The university’s OB/GYN department began offering a pilot program in 2016 to help pregnant women lower their dosage of Subutex, and subsequently, buprenorphine, an ingredient found in Subutex.

Subutex is commonly used to treat opioid addiction. However, buprenorphine, which can help fight symptoms of drug withdrawal, is also the lead cause of Neonatal Abstinence Syndrome (NAS).

“The rate of Neonatal Abstinence Syndrome is about six times the national average in our area,” estimated Dr. Marty Olsen, ETSU Health physician and professor at the Quillen College of Medicine. “If you look at Johnson City alone, it’s about one out of every 11 pregnant women have a positive drug screen for buprenorphine, the ingredient in Subutex and Suboxone.”

Olsen said his group hopes to get mothers’ doses down to two milligrams or less. Two milligrams is about one-eighth of the average dose most commonly prescribed to patients in the region.

Research is currently being conducted to compare the effects of the lower dose with standard higher doses.

“The goal is no drugs because we want the babies to be born without drug-related withdrawal,” said Dr. Olsen, “if we lower the drugs, we’re doing the research, and we hope to show that even a lower dose is going to have a significant benefit to the patients.”

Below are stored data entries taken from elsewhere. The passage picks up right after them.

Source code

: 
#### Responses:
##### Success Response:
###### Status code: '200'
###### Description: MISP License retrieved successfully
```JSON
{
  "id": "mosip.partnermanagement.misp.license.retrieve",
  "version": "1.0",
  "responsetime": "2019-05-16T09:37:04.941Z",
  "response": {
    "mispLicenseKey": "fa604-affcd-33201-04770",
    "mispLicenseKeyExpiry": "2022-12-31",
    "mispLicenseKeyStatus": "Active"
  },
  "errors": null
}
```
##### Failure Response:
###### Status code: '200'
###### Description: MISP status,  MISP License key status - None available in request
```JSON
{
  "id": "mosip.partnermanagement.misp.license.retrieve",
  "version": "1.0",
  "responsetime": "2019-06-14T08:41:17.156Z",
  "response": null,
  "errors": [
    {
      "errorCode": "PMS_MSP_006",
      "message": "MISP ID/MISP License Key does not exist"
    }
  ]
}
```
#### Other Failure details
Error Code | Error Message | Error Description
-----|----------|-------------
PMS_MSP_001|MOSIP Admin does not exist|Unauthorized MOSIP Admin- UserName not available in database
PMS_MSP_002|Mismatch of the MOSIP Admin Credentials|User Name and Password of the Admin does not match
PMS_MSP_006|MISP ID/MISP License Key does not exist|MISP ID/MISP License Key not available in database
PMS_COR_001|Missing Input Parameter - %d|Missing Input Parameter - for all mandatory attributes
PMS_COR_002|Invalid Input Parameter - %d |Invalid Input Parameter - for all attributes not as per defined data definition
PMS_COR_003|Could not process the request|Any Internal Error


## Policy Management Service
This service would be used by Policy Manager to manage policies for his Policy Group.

The program has helped 150 women lower their dosage of buprenorphine and 25 women have stopped taking the drug during their pregnancy.

With these successes, the program has now added a new mental health counselor through a partnership with Frontier Health. It has also added a new physician.

“We bring the patient into our office and we say we’re going to take care of your opioid addiction needs, we’re going to take care of your obstetric needs, we’re going to work with you on your counseling needs,” said Dr. Olsen, “and that not only makes it more convenient for the patient, but it’s a stronger bond with the patient when you are taking care of the patient rather than one disease.”

The new physician, Dr. Jessica Murphy, comes from Culpepper County, Virginia, which has one of the highest rates of opioid-related deaths in the state.

“The women that come through our program week after week, you can see how proud they are about the progress they’ve made,” she said. “They can see the success they’ve had and they know they are doing the best thing for their baby.”

The program is also expanding to accept new patients.